Named joint coordinates
● ● ● ● ●

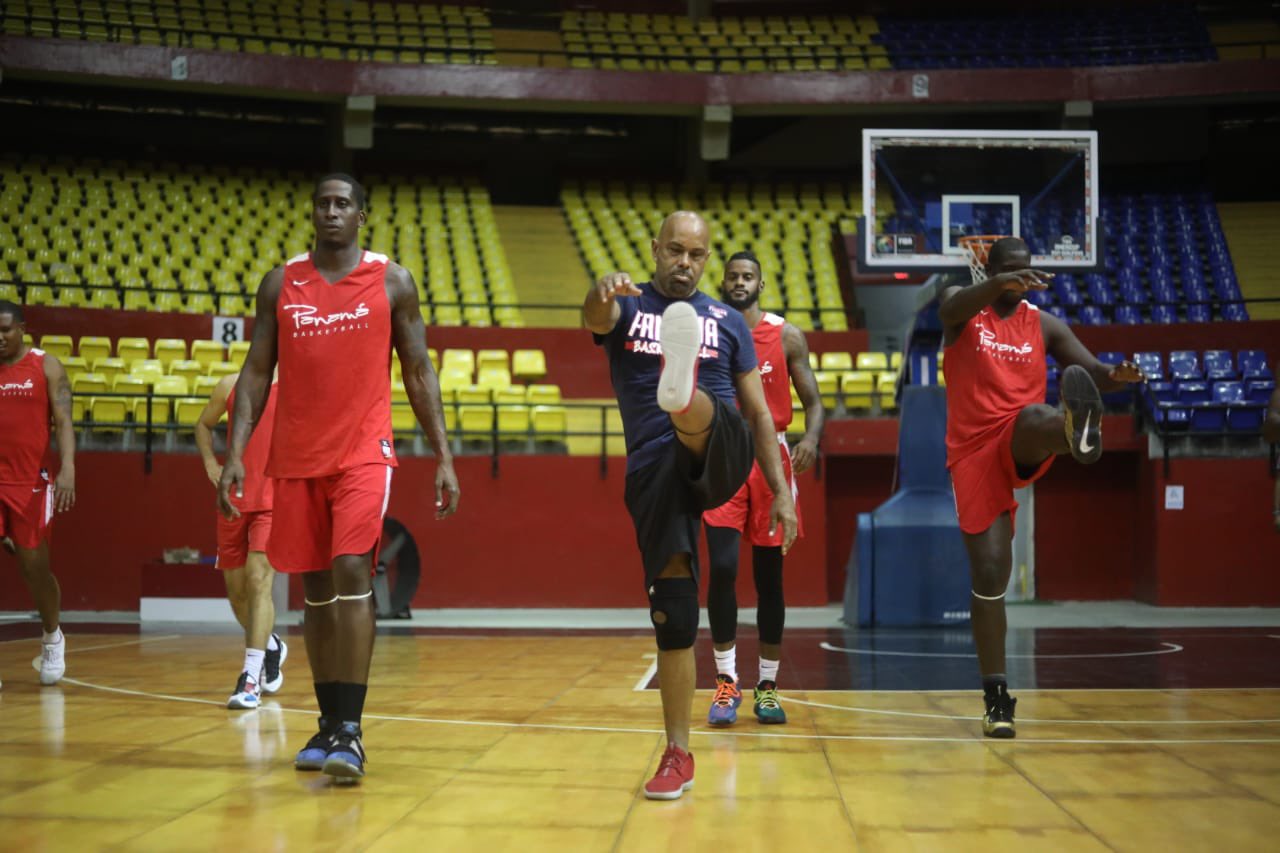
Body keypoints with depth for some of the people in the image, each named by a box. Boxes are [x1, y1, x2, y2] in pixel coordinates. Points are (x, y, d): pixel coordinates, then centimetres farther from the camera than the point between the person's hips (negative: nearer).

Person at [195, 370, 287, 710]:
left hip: (275, 501, -4)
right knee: (236, 590, 12)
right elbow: (204, 425, 23)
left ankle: (250, 677, -18)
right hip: (234, 501, 4)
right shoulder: (230, 385, 7)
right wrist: (210, 463, 6)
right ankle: (271, 646, 39)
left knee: (259, 579, -19)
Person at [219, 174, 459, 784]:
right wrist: (234, 452, -3)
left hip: (363, 453, -3)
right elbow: (256, 373, 8)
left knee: (351, 573, -18)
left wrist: (444, 457, -2)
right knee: (315, 589, 8)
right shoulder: (280, 284, 8)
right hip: (296, 458, 3)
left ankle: (350, 732, -17)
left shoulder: (392, 282, 3)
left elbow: (419, 373, 5)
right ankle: (329, 723, 19)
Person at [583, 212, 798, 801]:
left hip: (717, 459, 0)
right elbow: (594, 320, -16)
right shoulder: (627, 307, 9)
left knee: (701, 417, -35)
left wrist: (781, 491, 8)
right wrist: (602, 291, -42)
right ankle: (678, 755, 6)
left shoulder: (727, 322, 15)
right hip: (652, 470, 0)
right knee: (671, 613, -3)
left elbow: (757, 411, 16)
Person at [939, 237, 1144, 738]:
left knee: (1034, 416, -35)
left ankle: (1079, 430, -74)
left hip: (1020, 444, 1)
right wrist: (999, 283, -45)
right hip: (973, 453, -1)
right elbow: (955, 308, -23)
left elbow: (1092, 370, 1)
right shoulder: (962, 309, 2)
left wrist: (1115, 376, -24)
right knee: (989, 576, -5)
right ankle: (996, 697, 3)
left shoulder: (1044, 325, 11)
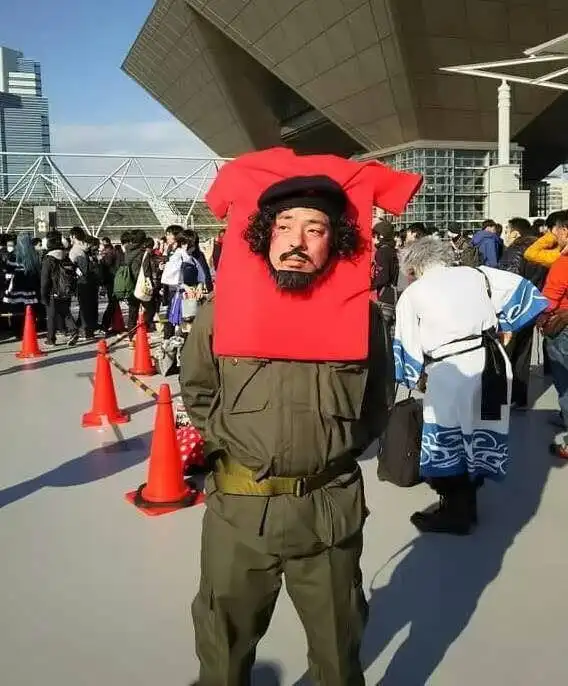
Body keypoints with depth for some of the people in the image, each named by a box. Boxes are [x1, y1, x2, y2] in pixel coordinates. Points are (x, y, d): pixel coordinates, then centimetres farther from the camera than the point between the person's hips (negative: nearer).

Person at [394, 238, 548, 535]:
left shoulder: (412, 294, 7)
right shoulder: (475, 274, 14)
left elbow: (408, 345, 10)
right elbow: (520, 290, 14)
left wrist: (416, 377, 25)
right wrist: (501, 326, 22)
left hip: (450, 370, -5)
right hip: (491, 362, 5)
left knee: (448, 439, 8)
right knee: (477, 434, 16)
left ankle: (454, 514, 19)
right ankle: (467, 506, 32)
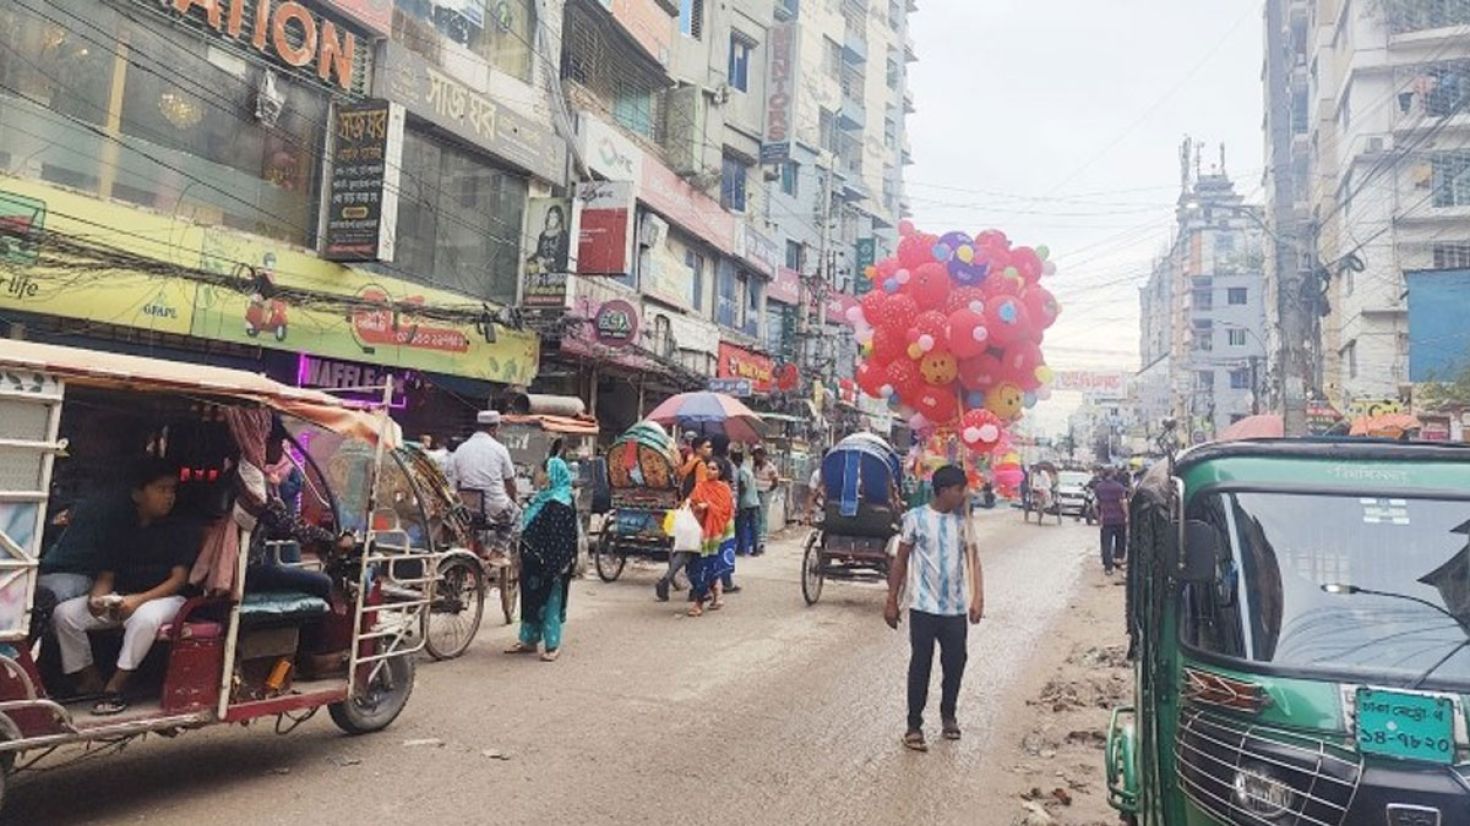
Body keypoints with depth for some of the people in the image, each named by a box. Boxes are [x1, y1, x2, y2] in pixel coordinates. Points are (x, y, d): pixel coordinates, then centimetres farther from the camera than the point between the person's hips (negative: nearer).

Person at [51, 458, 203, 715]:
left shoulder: (183, 530, 2)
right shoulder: (121, 533, 16)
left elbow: (179, 579, -7)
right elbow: (106, 577, 10)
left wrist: (139, 600, -20)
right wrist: (96, 597, -14)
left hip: (164, 598, -5)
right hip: (118, 598, 5)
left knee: (145, 617, -38)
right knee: (64, 613, -14)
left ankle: (114, 688, -27)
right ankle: (88, 679, -3)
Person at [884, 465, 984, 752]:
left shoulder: (963, 520, 2)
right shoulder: (916, 518, -8)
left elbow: (973, 558, 1)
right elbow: (901, 560, -2)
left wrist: (978, 597, -11)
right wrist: (892, 601, -2)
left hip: (956, 608, 3)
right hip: (924, 607, -3)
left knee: (955, 663, 12)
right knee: (921, 666, 2)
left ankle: (948, 714, 35)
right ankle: (914, 725, 14)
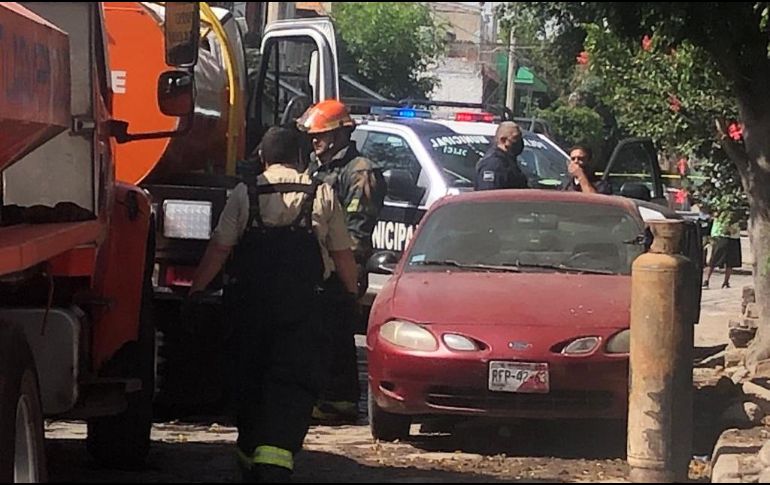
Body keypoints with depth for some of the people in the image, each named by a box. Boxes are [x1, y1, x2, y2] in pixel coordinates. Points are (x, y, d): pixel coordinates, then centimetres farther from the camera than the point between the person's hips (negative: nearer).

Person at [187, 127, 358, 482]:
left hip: (250, 302, 2)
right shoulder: (323, 195, 6)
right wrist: (352, 293, 24)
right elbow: (342, 254, 9)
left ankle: (249, 457, 28)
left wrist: (196, 290, 10)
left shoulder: (244, 194, 5)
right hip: (301, 304, -1)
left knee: (250, 378, 17)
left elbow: (219, 248, 1)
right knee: (294, 384, -4)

● ● ● ● ●

TASK>
Please hand back every entry above exactly, with no images in the copy.

WRITTEN RESPONSE>
Body keypoints with depth for some of the people in the image, each named by a box. Boxes are [x1, y1, x2, y2] in pixel coordinates. Points are (x, y, d): pixel coordinates, then centimetres farther from the camera than the point between the person's hips (negative: nearer).

Person at [195, 370, 287, 710]:
left hip: (275, 501, -4)
right knee: (236, 590, 12)
right elbow: (204, 425, 23)
left ankle: (250, 677, -18)
right hip: (234, 501, 4)
right shoulder: (230, 385, 7)
right wrist: (210, 463, 6)
right ankle: (271, 646, 39)
left knee: (259, 579, -19)
Person at [219, 174, 459, 784]:
right wrist: (234, 452, -3)
left hip: (363, 453, -3)
right elbow: (256, 373, 8)
left knee: (351, 573, -18)
left wrist: (444, 457, -2)
right knee: (315, 589, 8)
right shoulder: (280, 284, 8)
right hip: (296, 458, 3)
left ankle: (350, 732, -17)
left shoulder: (392, 282, 3)
left elbow: (419, 373, 5)
right ankle: (329, 723, 19)
Person at [583, 212, 798, 801]:
left hip: (717, 459, 0)
right elbow: (594, 320, -16)
right shoulder: (627, 307, 9)
left knee: (701, 417, -35)
left wrist: (781, 491, 8)
right wrist: (602, 291, -42)
right ankle: (678, 755, 6)
left shoulder: (727, 322, 15)
right hip: (652, 470, 0)
right knee: (671, 613, -3)
left elbow: (757, 411, 16)
Person at [939, 237, 1144, 738]:
left knee: (1034, 416, -35)
left ankle: (1079, 430, -74)
left hip: (1020, 444, 1)
right wrist: (999, 283, -45)
right hip: (973, 453, -1)
right elbow: (955, 308, -23)
left elbow: (1092, 370, 1)
right shoulder: (962, 309, 2)
left wrist: (1115, 376, -24)
right knee: (989, 576, -5)
right ankle: (996, 697, 3)
left shoulder: (1044, 325, 11)
Body keypoints with depth for some of the people in the image, each named by a box. Boxes are [x1, y1, x2, y2] in pixel coordinates. Points are (x, y, d): pixel coordinates, then centimetres farther from the camera than the point between the person's hips (negative: nearer).

Person at [394, 238, 548, 535]:
left shoulder: (412, 294, 7)
right shoulder: (475, 274, 14)
left elbow: (408, 345, 10)
right elbow: (520, 290, 14)
left wrist: (416, 377, 25)
right wrist: (501, 326, 22)
left hip: (450, 370, -5)
right hip: (491, 362, 5)
left knee: (448, 439, 8)
right knee: (477, 434, 16)
left ankle: (454, 514, 19)
right ankle: (467, 506, 32)
Body keypoints with depth for some of the people in the image, each named by a box. Boxes are [x1, y1, x2, y2] in pixel coordinates. Points are (x, y, d): pixel coordinates, then centimetres farther from the camera than the point between the person's hips (negative: nearer).

Person at [51, 458, 203, 715]:
left shoulder: (183, 530, 2)
right shoulder: (121, 533, 16)
left elbow: (179, 579, -7)
right elbow: (106, 577, 10)
left wrist: (139, 600, -20)
right wrist: (96, 597, -14)
left hip: (164, 598, -5)
right hip: (118, 598, 5)
left knee: (145, 617, -38)
right knee: (64, 613, -14)
left ankle: (114, 688, -27)
right ankle: (88, 679, -3)
Person at [884, 465, 984, 752]:
left shoulder: (963, 520, 2)
right shoulder: (916, 518, -8)
left elbow: (973, 558, 1)
right elbow: (901, 560, -2)
left wrist: (978, 597, -11)
right wrist: (892, 601, -2)
left hip: (956, 608, 3)
right hip: (924, 607, -3)
left knee: (955, 663, 12)
right knee: (921, 666, 2)
left ankle: (948, 714, 35)
right ankle: (914, 725, 14)
Body keypoints with depth for some of the people in the image, each named by a box. Boxes are [x1, y1, x2, y2] in pixel coordinates. Points are (x, y, d): pixel coordinates, then centimetres farther from the camera than the point between the person's hips (negative: nearer).

Person at [187, 127, 358, 482]:
left hip: (250, 302, 2)
right shoulder: (323, 195, 6)
right wrist: (352, 293, 24)
right elbow: (342, 254, 9)
left ankle: (249, 457, 28)
left wrist: (196, 290, 10)
left shoulder: (244, 194, 5)
right hip: (301, 304, -1)
left knee: (250, 378, 17)
left elbow: (219, 248, 1)
right knee: (294, 384, -4)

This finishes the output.